Built by the AbraCalc team
How to play
- Enter both player names, pick who serves first, and choose best-of-5 or best-of-7, then tap Start Match.
- Tap Point under whichever player won each rally — the score, serve indicator, and deuce flag update automatically.
- Watch the serve dot: it swaps every 2 points normally, but starts swapping every single point once the score reaches 10-10.
- Use Undo Last Point to fix a misclick — it restores both the previous score and the correct server, even across a game or match win.
Table tennis scoring sounds simple until the serve rotation trips everyone up mid-rally: possession swaps every two points, but the instant a game hits 10-10 it swaps after every single point instead. This scoreboard tracks that automatically, so nobody has to count serves in their head while also trying to win the point. Tap Point for whoever won the rally, and the board updates the score, shows a live serve indicator on the correct player, and flags deuce the moment it starts. Games are won at 11 with a 2-point lead, and the match tally supports best-of-5 or best-of-7 formats, calling the match the instant a player clinches the majority of games.
Frequently asked questions
- How does the serve rotation actually work in table tennis?

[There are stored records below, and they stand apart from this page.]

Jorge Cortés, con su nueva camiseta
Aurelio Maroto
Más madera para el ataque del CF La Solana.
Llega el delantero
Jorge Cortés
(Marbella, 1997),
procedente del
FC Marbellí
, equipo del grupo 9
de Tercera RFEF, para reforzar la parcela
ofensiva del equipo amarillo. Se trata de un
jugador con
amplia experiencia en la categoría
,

- Serve alternates between players every 2 points scored in total. Once the game reaches 10-10 (deuce), the rule changes: serve then swaps after every single point instead of every 2, all the way until someone wins by 2. This scoreboard tracks total points played and switches the rule automatically at 10-10.
- Why doesn't 11-10 end the game?
- A game requires reaching 11 points AND leading by at least 2. At 11-10 the leader only has a 1-point margin, so play continues — the score keeps climbing (12-10 would win, but 11-10 or 12-11 would not) until someone pulls 2 points clear.
- What's the difference between best-of-5 and best-of-7?
- Best-of-5 ends as soon as a player wins 3 games; best-of-7 requires 4 game wins. The scoreboard tracks a running game tally alongside the current game's score and declares the match over the instant either player reaches the majority needed for the chosen format.